Document section ::
After graduating from The School of the Art Institute (SAIC) in 2013 with a bachelor of arts degree (BFA) in painting and drawing, I have hoped to make a series of interconnected paintings about transgender subject matter, but I have instead ended up making individual drawings, prints and paintings about this theme, not managing to figure out how to create a series until 2020 whose point of departure initially seemed to be yet one more one-off project: a painting of a modified symbolic flag combining transgender, LGBTQ+ and anarchist elements flag for a group show in June 2019 (the AnySquared Against Da Fence one day show outdoors). I sketched out and painted in acrylic one such design on a recycled political campaign sign, but I only managed to complete a quick version of this sign after the show.

Records supplied ::
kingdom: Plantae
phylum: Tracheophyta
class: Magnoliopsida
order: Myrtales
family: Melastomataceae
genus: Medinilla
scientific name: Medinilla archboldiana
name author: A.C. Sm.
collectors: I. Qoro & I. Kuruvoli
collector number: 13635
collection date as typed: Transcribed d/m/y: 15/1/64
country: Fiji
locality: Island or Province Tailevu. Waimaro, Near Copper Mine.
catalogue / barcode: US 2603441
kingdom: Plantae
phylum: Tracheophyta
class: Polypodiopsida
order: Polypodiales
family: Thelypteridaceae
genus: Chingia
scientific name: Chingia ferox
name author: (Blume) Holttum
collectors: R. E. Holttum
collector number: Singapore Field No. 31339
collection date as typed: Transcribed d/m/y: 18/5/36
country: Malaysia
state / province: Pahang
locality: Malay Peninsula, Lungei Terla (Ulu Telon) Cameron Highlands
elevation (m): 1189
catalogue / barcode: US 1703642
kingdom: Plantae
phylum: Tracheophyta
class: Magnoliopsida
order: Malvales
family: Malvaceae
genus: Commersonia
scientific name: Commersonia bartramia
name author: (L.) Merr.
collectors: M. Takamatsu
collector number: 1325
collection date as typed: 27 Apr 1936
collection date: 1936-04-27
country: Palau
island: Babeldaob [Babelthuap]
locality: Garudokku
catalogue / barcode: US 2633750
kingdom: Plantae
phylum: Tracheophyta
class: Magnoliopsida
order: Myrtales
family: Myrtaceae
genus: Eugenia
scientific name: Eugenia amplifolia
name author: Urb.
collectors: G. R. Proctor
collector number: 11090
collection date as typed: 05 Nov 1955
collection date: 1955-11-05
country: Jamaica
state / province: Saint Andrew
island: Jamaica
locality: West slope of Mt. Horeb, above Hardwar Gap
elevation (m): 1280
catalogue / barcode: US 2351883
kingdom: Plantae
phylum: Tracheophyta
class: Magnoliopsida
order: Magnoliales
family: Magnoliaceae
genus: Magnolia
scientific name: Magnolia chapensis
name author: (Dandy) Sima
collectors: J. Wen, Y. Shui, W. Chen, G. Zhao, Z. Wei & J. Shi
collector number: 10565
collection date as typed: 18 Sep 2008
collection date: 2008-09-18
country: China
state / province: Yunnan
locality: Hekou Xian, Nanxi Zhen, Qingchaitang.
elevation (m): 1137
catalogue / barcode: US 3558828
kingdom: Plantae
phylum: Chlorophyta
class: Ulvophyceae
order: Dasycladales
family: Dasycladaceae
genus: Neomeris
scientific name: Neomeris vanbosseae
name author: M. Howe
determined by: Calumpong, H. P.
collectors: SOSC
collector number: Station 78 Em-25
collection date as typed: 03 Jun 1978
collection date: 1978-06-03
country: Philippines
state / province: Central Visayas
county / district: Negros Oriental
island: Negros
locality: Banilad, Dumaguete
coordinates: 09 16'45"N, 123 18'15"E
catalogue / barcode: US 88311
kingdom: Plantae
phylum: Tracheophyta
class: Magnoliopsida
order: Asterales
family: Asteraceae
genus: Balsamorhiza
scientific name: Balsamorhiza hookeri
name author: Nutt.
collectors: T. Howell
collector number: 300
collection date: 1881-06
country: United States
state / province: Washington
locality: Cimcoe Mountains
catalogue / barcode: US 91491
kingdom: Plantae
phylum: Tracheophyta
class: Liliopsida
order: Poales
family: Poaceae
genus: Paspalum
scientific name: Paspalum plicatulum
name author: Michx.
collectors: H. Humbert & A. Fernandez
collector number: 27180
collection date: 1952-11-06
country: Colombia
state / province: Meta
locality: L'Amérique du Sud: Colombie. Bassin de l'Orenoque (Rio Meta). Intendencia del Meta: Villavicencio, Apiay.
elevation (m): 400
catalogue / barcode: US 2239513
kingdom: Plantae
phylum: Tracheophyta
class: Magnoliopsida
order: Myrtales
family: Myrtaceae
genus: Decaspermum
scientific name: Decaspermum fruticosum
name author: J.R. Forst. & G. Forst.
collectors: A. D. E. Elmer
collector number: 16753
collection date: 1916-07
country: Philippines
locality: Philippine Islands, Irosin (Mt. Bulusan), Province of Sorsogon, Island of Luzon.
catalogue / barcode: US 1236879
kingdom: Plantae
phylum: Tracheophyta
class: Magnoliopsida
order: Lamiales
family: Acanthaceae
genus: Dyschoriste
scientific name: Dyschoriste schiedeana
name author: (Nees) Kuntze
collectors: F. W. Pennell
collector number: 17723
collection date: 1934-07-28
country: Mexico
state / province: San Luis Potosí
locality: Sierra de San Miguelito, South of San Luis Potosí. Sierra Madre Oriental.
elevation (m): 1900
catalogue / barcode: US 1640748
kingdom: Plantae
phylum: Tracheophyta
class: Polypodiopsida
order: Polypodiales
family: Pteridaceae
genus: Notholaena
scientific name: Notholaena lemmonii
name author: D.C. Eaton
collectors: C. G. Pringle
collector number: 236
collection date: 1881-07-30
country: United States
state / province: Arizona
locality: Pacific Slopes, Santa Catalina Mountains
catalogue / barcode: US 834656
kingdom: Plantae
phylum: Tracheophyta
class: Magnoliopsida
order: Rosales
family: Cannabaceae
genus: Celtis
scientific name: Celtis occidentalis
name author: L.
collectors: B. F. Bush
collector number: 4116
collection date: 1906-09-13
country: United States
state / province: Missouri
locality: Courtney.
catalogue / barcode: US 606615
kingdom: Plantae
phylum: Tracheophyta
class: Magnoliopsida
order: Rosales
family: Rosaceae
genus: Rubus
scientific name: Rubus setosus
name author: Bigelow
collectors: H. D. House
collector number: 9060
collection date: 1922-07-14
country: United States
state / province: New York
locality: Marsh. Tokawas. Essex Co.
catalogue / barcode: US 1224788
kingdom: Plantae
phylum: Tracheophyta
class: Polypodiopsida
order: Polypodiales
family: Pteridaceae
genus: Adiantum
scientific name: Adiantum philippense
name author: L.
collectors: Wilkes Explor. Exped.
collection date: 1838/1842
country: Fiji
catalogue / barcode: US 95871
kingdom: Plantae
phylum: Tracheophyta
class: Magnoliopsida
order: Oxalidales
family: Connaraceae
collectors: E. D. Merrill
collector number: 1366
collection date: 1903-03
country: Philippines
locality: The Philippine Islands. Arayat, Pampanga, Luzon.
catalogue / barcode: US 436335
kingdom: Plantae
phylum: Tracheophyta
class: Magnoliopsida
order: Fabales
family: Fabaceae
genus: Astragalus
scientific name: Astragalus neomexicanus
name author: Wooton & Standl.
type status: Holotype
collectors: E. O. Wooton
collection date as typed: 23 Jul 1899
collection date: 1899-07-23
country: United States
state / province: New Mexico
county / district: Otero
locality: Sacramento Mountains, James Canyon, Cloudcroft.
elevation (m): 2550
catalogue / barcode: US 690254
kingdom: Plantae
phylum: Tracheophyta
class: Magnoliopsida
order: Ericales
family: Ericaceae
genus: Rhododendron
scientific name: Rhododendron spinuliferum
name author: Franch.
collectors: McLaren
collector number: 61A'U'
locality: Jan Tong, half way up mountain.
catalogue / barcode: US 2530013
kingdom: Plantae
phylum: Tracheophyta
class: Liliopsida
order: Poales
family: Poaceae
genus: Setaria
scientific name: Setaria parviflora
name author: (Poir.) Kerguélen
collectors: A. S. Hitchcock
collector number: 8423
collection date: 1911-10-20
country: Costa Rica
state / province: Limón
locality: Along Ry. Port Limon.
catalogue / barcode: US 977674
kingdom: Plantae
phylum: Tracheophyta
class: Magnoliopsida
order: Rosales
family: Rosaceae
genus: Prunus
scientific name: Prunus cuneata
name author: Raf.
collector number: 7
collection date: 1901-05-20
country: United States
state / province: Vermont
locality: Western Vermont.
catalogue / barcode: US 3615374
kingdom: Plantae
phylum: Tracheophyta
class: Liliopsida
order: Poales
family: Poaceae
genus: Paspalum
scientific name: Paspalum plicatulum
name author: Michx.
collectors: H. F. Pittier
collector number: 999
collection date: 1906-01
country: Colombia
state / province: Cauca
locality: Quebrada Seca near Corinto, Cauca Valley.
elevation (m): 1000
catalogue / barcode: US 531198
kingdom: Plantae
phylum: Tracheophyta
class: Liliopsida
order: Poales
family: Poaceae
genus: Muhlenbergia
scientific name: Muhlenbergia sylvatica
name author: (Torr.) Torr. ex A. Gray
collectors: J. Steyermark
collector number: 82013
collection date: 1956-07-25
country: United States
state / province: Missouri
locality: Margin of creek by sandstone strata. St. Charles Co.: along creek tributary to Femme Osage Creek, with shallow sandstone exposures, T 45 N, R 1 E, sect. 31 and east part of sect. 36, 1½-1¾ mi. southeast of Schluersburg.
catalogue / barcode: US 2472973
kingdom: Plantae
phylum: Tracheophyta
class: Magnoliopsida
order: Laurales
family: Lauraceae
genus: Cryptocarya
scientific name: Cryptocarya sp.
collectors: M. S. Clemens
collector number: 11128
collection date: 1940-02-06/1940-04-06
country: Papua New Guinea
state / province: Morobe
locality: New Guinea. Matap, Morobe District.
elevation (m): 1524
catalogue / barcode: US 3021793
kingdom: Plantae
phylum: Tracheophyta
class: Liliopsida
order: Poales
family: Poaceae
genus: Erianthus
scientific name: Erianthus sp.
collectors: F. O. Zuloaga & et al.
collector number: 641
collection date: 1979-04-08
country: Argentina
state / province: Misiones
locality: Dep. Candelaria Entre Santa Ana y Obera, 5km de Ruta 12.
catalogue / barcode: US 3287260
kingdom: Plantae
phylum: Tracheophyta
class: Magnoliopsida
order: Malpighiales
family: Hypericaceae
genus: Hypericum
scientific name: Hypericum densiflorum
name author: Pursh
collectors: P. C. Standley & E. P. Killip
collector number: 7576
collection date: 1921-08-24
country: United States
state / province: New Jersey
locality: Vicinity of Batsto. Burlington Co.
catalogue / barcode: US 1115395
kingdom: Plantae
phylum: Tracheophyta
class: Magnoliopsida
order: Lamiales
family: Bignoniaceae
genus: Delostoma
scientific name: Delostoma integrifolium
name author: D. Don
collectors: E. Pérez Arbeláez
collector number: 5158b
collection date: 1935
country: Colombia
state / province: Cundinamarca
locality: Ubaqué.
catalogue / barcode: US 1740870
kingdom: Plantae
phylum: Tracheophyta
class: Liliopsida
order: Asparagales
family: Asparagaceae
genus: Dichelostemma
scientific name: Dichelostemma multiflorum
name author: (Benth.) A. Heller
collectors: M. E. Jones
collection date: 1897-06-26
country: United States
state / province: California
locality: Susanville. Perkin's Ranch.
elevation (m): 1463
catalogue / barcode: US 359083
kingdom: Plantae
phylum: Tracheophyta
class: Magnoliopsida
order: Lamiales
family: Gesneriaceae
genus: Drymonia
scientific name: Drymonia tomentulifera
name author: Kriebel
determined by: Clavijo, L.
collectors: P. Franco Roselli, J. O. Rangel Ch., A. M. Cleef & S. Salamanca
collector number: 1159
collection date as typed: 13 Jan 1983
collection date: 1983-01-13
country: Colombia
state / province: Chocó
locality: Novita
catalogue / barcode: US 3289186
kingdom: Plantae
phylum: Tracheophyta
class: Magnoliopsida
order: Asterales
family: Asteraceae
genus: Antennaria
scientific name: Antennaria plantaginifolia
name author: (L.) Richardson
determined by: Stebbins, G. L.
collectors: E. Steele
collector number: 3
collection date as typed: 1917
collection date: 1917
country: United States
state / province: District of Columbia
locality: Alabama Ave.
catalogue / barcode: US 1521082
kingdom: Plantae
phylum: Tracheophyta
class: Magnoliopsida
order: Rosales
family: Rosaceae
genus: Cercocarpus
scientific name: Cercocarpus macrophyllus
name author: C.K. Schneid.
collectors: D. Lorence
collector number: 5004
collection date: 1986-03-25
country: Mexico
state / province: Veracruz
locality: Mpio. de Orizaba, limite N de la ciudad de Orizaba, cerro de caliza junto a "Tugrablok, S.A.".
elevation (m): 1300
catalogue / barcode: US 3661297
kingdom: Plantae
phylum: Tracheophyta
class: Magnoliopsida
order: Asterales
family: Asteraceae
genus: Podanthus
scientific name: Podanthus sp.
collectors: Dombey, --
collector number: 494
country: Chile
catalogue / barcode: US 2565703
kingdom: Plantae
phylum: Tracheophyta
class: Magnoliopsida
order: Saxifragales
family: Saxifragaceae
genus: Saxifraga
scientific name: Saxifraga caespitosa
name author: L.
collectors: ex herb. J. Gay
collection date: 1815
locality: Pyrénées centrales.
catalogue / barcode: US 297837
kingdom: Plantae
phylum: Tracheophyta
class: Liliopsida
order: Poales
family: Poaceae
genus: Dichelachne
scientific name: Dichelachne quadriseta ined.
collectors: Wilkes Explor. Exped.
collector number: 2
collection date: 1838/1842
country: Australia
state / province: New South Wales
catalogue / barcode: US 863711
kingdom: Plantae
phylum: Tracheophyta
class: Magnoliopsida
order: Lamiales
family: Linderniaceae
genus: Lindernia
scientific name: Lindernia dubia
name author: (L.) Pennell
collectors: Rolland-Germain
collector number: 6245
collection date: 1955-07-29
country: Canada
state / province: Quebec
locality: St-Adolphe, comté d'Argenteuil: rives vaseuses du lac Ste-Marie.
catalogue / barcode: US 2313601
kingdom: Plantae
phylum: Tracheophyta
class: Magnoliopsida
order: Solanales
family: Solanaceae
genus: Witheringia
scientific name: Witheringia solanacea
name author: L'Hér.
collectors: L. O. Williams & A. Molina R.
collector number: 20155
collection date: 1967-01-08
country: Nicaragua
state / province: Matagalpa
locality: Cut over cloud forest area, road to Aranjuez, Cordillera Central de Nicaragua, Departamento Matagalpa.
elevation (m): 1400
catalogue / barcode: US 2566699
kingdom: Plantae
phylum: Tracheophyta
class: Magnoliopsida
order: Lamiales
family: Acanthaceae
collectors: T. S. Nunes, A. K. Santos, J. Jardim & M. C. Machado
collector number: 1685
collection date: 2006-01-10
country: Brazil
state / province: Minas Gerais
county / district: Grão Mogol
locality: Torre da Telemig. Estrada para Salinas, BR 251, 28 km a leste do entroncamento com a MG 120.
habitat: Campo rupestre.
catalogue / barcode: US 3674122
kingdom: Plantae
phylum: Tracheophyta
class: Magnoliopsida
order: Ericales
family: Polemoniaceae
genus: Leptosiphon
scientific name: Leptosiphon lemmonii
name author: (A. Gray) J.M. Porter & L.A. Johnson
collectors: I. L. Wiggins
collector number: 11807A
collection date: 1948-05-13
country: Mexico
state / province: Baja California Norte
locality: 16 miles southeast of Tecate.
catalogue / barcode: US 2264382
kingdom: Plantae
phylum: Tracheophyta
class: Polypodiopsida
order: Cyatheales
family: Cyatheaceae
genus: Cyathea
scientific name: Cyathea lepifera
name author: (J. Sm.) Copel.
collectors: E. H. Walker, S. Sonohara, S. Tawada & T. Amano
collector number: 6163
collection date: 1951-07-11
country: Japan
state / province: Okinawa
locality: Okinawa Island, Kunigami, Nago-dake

Challenge ::
List every kind of element that the flag design in the passage on transgender-themed artwork combines.

Response ::
Transgender, LGBTQ+, anarchist